L’affirmation a été faite dans une vidéo largement relayée en ligne, au cours de laquelle la jeune femme évoque, sans fournir de détails précis, la détention de cette importante somme « à la maison ». Ses propos ont rapidement alimenté les débats, entre incrédulité, critiques et interrogations sur l’origine de l’argent déclaré.
En Guinée, où le revenu moyen demeure faible et où la lutte contre l’enrichissement illicite est régulièrement affirmée comme une priorité par les autorités de la transition, une telle déclaration ne pouvait passer inaperçue. Plusieurs internautes ont appelé à des explications, estimant que cette somme soulève des questions sur la provenance des fonds et le respect des règles financières en vigueur.
À ce stade, aucune source officielle n’a confirmé l’existence ou la saisie d’un tel montant, ni indiqué l’ouverture formelle d’une enquête. Les autorités compétentes n’ont pas non plus réagi publiquement aux déclarations de l’influenceuse, laissant place à de nombreuses spéculations.

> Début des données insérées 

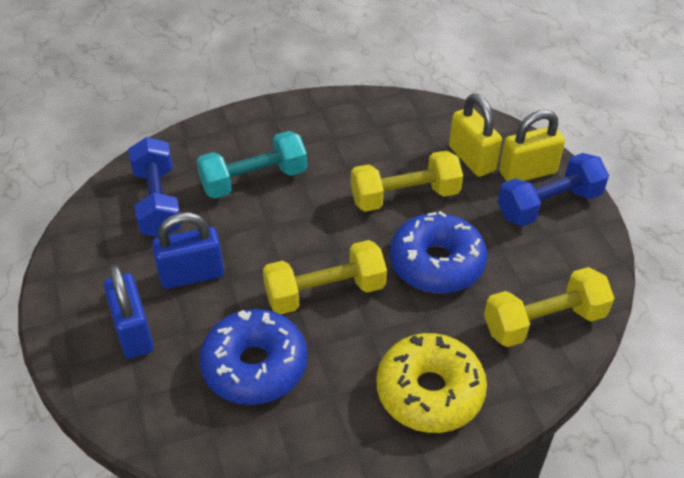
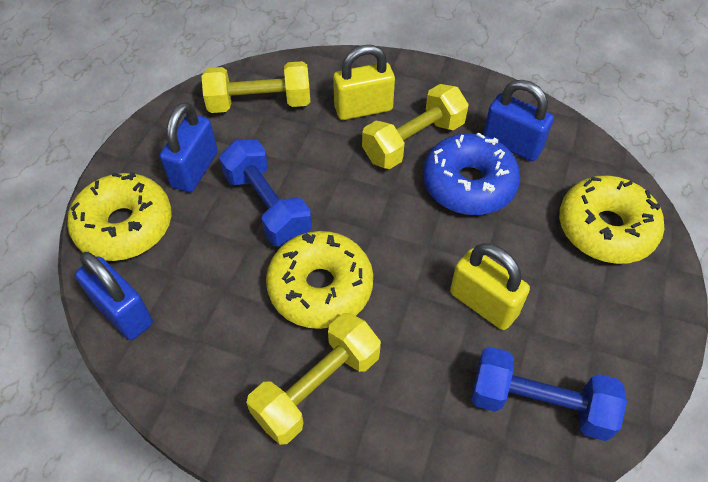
blue donut: 2 -> 1
blue padlock: 2 -> 3
turquoise dumbbell: 1 -> 0
yellow donut: 1 -> 3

Des observateurs rappellent toutefois que la législation guinéenne encadre strictement la détention et la circulation de fortes sommes d’argent, notamment dans le cadre de la lutte contre le blanchiment de capitaux. Ils soulignent également le rôle croissant des influenceurs sur les réseaux sociaux, dont les prises de parole peuvent avoir un fort impact, mais aussi engager leur responsabilité.
Cette affaire relance le débat sur l’exposition de la richesse sur les plateformes numériques et sur la frontière entre communication personnelle, provocation et obligations légales. En attendant d’éventuelles clarifications officielles, la polémique continue d’enfler en ligne.